Get some decent shoes

“You have to get the right shoe to support the weight of the body,” Larson says.

Rather than just picking a pair of shoes off the shelf, Clarke recommends allowing about 20 minutes for a fitting; he and his wife can examine a customer’s old pair of shoes for wear patterns that reveal what kind of shoe will be the best match.

Start slowly

“If you start out too hard, people are going to get hurt, and they lose interest because it’s too hard,” says Tim Bauer, who coaches track and cross country at Siena Heights University in Adrian.

Clarke says new runners, especially if they’ve never run before, should consider starting with a walk/run program. “Within a couple of months, they’ll find themselves running continuously and dropping the walking,” he says.

Vary your routine

Bauer recommends fartlek running, a technique developed by a Swedish coach — the name means “speed play” in Swedish —that involves interspersing easy jogging with sprints at a higher speed. The variation makes it fun, Bauer says, and the sprints will increase your speed capacity.

Have realistic expectations

If you’ve just bought your first pair of shoes, Clarke says, don’t expect to be able to run a 5K in a month.

Don’t get discouraged.

When Kerri Clarke first started running, she found the hardest thing was breathing. “I told Eric I thought I had asthma or something,” she says. But her lungs eventually got used to it.

And don’t be frustrated if you can’t run a mile in six or seven minutes. Your body will still be reaping the benefits of increased cardiovascular fitness even if you run at a slower pace.

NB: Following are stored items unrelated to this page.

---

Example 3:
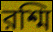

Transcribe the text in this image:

রশ্মি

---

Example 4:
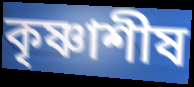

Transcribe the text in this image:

কৃষ্ণাশীষ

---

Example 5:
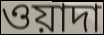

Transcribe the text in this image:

ওয়াদা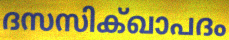
ദസസിക്ഖാപദം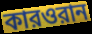
কারওরান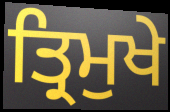
ਤ੍ਰਿਮੁਖੇ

Kerri Clarke, for instance, says she’s a 10-minute miler — and that doesn’t bother her. “It doesn’t matter how fast they run,” she says, “it’s just that they’re out there doing it. That’s the most important thing.”

Run consistently

Larson says you shouldn’t think of running as a fad or a quick fix; you need to stick with it. “Consistency in training is the key to success,” he says.

Run with others

“Having a training partner really helps,” Larson says.

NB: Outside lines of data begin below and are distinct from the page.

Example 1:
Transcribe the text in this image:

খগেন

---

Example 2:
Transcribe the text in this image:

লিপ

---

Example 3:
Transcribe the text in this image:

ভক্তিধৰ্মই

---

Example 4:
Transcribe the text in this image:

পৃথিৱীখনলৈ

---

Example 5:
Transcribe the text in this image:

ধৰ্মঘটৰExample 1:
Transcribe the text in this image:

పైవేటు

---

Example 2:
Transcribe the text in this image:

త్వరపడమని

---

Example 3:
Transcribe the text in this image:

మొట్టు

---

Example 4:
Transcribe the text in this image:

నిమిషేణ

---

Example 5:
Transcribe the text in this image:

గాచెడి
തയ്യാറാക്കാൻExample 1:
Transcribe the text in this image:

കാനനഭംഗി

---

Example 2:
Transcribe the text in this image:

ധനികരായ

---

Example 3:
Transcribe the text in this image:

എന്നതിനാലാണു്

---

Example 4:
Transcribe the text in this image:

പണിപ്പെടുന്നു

Don’t be afraid to ask for help

If you’re having trouble, or hurting more than it seems like you should, try getting someone to critique your running style.

“You’ve got to treat each person individually, because they all have their little quirks,” says Eric Clarke, who regularly helps runners with their technique.

If you’re doing it right, there’s no need for you to hurt yourself. Some people think running is bad for your joints, Clarke says, but “it all depends on how you run. I’ve been running for over 25 years and I’ve never had a knee injury.”

Have fun

Running doesn’t need to be a chore.

“On a good run in the summer, when it’s 80 degrees out, you feel so good about yourself,” Bauer says. “I think running is the greatest thing you can do for your mental health. I really do.”


What gear should you buy if you’re trying to get started running? Here’s a quick look at a few of the basics — and a few popular extras.

- Good shoes: If you’re going to spend money on anything, it should be a good pair of shoes and some decent socks, according to Eric Clarke, owner of Running With E’s in Adrian, Mich. Expect to spend $75 to $130 on a good pair of shoes.

- Good socks: Look for socks made from a wicking material that pulls moisture away from your feet as you run, Clarke says.

- Comfortable clothes: Although Clarke says shoes and socks are the essentials, clothes made from a wicking material can make a world of difference. “If you go out in a wicking top just once, you’ll wonder why you ever ran in cotton,” he says. For women, a supportive jogging bra is also a good idea.

- A heart rate monitor: These range from around $60 to $160, according to Steve Gariety, manager of MC Sports in Adrian, Mich. Some models use a strap around your chest that sends data wirelessly to a wrist unit; with others, you touch two fingers to the wrist unit.

- More high-tech options: One relatively new addition to the world of running gear is Nike Plus, in which a sensor embedded in your shoe transmits information to an iPod Nano strapped to your wrist. You can track your mileage on Nike’s Web site, Gariety says, and even use the site to compete with friends in other places. “It keeps you a little bit motivated,” Gariety says.